Ésta es la buena noticia: ¡Dios contigo, y tú, Emmanuel para los hombres!
La experiencia
de Pedro es para todos. Esto lo vemos reflejado en todos los amigos de Dios a
lo largo de la historia. Todos ellos pasaron por la misma experiencia para
poder acceder desde el infantilismo a la fe adulta. Entendámonos bien; a Dios
le agrada que hagas esta experiencia no porque te hundas, sino porque al asumir
el riesgo de tu adhesión al Evangelio, manifiestas que verdaderamente y sin
florituras confías en Él. De este confiar
en Él nace el Shemá. Tu relación con el Evangelio es el termómetro que
marca tu amar a Dios con todo tu corazón, con toda tu alma y con todas tus
fuerzas (Dt 6,4-5).
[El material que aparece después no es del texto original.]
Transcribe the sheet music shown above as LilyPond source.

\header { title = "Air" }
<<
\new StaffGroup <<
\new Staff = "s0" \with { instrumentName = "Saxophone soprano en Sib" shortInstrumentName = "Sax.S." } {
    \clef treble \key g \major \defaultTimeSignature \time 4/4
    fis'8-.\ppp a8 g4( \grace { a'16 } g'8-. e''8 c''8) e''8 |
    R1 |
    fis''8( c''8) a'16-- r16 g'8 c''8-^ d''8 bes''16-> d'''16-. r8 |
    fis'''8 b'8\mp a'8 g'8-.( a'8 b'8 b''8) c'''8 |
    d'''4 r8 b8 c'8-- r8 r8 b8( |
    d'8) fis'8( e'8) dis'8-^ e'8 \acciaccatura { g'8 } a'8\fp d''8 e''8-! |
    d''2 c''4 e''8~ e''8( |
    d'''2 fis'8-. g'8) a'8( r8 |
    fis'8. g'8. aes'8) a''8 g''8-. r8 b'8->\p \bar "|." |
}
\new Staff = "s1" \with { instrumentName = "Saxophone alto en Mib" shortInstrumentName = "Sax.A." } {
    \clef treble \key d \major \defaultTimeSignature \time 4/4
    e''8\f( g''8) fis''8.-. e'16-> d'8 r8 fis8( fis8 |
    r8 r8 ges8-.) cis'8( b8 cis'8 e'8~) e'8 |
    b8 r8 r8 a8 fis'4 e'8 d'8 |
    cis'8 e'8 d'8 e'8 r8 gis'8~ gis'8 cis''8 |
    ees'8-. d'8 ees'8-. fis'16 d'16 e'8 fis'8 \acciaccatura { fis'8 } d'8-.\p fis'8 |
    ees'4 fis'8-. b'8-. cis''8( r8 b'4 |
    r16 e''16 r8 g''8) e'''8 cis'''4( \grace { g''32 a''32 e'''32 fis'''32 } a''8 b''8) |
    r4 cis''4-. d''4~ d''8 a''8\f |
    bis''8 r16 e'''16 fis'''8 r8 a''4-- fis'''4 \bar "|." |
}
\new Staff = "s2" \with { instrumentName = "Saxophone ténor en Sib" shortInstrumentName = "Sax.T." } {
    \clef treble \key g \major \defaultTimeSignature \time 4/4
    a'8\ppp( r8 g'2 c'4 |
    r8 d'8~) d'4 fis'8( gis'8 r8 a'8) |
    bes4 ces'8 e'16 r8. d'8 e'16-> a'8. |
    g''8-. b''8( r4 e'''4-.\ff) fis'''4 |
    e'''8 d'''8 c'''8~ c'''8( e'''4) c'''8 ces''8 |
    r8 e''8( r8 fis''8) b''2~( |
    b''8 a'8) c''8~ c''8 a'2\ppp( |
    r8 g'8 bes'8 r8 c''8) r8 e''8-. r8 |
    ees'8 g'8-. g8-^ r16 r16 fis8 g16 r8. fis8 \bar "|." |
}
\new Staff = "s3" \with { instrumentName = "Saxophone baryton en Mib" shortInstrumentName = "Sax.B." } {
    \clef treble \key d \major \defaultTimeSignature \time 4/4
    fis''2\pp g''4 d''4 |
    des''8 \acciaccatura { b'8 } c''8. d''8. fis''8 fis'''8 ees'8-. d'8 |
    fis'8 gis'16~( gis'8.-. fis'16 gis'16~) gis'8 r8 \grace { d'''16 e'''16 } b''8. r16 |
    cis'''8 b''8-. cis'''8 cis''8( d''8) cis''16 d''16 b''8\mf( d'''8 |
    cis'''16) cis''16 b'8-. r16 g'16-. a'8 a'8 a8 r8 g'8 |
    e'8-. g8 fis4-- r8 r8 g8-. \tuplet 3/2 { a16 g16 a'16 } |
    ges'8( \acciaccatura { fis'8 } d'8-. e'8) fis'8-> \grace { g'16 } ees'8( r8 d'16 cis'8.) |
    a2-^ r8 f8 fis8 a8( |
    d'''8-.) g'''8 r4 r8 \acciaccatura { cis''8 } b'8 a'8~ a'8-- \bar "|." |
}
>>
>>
Es un amor acrisolado, como el oro, por el fuego, como dice
el apóstol Pablo (1Co 3,13).
El pueblo de
Israel, a través de su historia de salvación, es instruido catequéticamente por
Dios a fin de que pueda saber y entender que sólo Él, y nadie más que Él, es
quien le ha salvado; sólo en sus manos está la salvación y liberación.
Recordemos, por ejemplo, el cántico de Moisés que encontramos en el libro del
Deuteronomio: “En tierra desierta le encuentra, en la soledad rugiente de la
estepa. Y le envuelve, le sustenta, le
cuida, como a la niña de sus ojos. Como un águila incita a su nidada, revolotea
sobre sus polluelos, así él despliega sus alas y le toma, y le lleva sobre su
plumaje. Sólo Yahvé le guía a su destino, con él ningún dios extranjero”.